Print the lines of the material below, starting at the line with "La natura in tavola" and ending with the line with "能量與商務機能，是企業立足桃園、擴展品", inclusive.

━━━━━ Material for the task

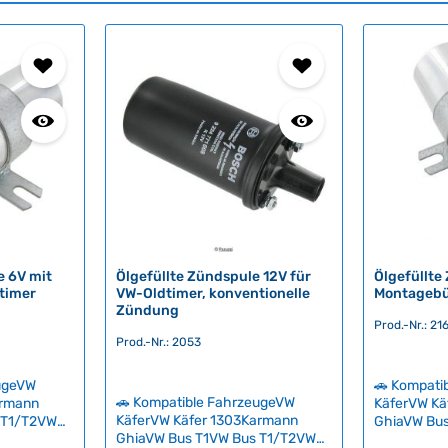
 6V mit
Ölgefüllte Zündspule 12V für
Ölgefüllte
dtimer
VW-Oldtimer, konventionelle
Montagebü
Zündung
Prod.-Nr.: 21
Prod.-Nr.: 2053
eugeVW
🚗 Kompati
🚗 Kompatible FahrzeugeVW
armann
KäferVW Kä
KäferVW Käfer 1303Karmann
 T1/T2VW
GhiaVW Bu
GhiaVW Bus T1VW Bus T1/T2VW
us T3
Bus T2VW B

━━━━━━━━━━
━━━━━ Material for the task

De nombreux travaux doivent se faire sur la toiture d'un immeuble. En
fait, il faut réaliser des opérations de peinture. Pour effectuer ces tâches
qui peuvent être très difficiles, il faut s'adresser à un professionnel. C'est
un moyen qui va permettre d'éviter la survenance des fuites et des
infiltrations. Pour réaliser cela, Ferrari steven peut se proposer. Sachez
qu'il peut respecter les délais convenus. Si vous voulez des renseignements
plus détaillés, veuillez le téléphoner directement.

━━━━━━━━━━
━━━━━ Material for the task

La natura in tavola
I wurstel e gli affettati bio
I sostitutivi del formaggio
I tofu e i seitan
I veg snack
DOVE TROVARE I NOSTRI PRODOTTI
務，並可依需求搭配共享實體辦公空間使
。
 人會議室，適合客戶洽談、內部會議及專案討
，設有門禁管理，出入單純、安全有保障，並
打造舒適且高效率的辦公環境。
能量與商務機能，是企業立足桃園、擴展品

━━━━━━━━━━

Problem solution:
La natura in tavola
I wurstel e gli affettati bio
I sostitutivi del formaggio
I tofu e i seitan
I veg snack
DOVE TROVARE I NOSTRI PRODOTTI
務，並可依需求搭配共享實體辦公空間使
。
 人會議室，適合客戶洽談、內部會議及專案討
，設有門禁管理，出入單純、安全有保障，並
打造舒適且高效率的辦公環境。
能量與商務機能，是企業立足桃園、擴展品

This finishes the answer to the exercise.